L'effetto più dirompente di questa sentenza è il trasferimento dell'onere della prova. Non è più chi ha sborsato i soldi a doversi affannare per dimostrare di aver concesso un prestito, ma spetta all'ex partner dimostrare davanti a un giudice che quel denaro gli era stato donato.
Il ruolo cruciale del notaio e le prove scartate
È proprio in questa fase difensiva dell'ex partner che emerge il fulcro della nuova impostazione legale. Per il nostro ordinamento, le donazioni di un valore importante - calcolato sempre in relazione a quanto una persona guadagna - non possono essere fatte in modo informale. Per essere ritenute valide dalla legge, richiedono obbligatoriamente la presenza di un notaio e la stesura di un atto pubblico.

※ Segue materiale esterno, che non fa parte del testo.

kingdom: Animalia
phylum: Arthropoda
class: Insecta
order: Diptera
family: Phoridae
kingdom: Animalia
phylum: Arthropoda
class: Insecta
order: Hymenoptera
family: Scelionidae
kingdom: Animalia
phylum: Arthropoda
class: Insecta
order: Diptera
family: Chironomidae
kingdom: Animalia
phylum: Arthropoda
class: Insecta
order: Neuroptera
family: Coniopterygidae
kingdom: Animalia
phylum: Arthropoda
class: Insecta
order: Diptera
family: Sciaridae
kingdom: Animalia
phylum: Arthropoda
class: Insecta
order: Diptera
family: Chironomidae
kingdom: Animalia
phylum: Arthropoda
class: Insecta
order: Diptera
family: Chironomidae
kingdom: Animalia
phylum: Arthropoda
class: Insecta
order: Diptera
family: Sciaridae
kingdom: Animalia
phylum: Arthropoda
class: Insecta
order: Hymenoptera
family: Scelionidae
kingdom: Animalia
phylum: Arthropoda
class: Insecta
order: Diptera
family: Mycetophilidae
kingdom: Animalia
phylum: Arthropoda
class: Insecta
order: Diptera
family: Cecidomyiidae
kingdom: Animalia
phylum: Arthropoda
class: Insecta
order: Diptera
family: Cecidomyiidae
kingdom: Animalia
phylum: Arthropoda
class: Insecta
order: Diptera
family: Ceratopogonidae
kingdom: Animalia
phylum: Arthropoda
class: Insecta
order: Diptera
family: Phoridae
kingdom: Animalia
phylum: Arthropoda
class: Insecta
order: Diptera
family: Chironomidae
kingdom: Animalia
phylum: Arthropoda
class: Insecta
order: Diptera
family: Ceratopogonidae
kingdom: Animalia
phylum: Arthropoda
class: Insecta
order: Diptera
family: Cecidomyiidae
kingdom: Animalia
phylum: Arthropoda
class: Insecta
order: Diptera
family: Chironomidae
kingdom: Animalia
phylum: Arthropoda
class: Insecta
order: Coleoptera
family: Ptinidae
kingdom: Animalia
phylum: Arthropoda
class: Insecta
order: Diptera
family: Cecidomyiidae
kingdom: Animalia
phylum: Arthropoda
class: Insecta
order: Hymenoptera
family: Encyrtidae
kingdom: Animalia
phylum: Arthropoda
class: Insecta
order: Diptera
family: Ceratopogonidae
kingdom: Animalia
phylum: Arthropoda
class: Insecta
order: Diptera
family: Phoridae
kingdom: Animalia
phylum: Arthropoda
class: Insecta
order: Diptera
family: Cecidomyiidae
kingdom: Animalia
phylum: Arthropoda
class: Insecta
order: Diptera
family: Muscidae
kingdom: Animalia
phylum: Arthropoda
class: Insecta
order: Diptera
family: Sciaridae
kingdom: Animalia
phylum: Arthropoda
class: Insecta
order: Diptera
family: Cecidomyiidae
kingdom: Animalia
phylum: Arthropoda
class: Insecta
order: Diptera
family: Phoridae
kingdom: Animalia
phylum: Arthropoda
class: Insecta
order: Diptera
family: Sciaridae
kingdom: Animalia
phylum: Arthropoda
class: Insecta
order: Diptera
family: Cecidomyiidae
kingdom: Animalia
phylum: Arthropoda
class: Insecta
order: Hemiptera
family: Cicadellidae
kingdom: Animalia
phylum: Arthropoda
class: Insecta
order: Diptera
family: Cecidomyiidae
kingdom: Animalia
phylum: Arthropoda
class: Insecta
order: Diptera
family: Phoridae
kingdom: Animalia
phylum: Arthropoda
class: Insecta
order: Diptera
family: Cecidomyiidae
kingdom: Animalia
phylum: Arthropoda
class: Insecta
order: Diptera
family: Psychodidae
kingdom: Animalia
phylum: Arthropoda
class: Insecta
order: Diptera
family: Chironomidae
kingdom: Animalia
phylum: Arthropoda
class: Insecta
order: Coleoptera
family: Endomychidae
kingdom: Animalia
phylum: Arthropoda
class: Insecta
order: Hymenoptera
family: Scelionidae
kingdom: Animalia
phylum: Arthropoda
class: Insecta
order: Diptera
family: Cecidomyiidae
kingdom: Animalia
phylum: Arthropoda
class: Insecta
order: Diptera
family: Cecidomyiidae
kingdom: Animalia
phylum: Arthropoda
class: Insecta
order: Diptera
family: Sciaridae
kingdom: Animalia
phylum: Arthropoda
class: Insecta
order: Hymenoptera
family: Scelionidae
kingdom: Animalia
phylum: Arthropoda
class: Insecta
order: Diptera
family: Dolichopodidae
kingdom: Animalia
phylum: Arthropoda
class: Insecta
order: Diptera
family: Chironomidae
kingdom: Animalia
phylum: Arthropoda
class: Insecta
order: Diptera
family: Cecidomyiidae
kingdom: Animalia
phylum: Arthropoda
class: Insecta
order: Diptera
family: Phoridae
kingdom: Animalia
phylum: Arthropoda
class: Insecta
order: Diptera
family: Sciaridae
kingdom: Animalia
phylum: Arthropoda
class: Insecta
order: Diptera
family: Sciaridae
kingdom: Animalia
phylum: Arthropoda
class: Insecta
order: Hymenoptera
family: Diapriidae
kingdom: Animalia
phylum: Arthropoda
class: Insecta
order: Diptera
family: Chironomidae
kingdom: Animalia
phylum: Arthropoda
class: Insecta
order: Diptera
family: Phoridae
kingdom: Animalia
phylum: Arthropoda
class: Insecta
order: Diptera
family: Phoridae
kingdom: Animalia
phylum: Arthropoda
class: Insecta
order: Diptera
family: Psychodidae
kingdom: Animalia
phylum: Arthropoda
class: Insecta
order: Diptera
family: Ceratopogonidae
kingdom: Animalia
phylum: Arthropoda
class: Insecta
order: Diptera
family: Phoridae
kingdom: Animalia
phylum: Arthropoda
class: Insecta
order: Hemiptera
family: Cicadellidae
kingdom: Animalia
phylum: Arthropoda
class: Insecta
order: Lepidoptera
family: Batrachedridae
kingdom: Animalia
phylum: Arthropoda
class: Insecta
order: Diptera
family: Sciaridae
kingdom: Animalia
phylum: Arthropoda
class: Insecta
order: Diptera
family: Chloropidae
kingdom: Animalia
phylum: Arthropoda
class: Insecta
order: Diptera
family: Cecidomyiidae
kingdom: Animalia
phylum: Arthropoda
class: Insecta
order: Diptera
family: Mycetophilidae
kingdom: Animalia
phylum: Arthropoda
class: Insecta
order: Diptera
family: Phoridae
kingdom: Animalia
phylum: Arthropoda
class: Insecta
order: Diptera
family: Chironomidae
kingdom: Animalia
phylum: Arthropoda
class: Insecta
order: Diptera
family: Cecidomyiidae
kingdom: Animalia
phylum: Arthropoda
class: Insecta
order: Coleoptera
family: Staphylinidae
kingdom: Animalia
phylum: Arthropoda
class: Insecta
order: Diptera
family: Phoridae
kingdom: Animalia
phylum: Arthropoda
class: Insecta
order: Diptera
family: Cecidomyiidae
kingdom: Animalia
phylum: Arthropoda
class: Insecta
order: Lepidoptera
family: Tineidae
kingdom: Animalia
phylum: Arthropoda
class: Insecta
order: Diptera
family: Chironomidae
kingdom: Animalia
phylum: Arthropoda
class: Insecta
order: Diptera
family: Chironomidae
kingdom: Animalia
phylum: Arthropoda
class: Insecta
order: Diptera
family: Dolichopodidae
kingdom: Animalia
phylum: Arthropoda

Se l'ex coniuge non ha in mano alcun atto notarile che certifichi la donazione, si trova in un vicolo cieco. Di conseguenza, la donazione viene considerata giuridicamente nulla, come se non fosse mai esistita. In questo contesto, non hanno alcun peso probatorio i mezzi informali a cui spesso si ricorre nei tribunali: scambi di messaggi su WhatsApp o testimonianze di amici e parenti non servono a nulla. In assenza dell'atto notarile, i soldi devono essere inevitabilmente restituiti a chi li ha versati.
L'eccezione legata alla ricchezza personale
Esiste tuttavia un'eccezione fondamentale a questa nuova regola di tutela, legata allo status economico di chi effettua la spesa. Il principio della sproporzione si disattiva nel caso in cui il soggetto sia estremamente ricco. Se, per esempio, una persona percepisce un reddito di trecentomila euro all'anno e decide di spenderne una parte per regalare un'automobile al coniuge, quella specifica spesa viene considerata del tutto proporzionata al suo tenore di vita. In situazioni del genere, il trasferimento di denaro resta inquadrato come un semplice regalo e non si avrà diritto a recuperare nemmeno un centesimo.
In sintesi, la nuova giurisprudenza traccia una strada legale spianata per tutti coloro che, non navigando nell'oro, hanno intaccato in modo pesante i propri risparmi per sostenere l'ex partner, offrendo loro uno strumento concreto per riavere indietro il proprio denaro.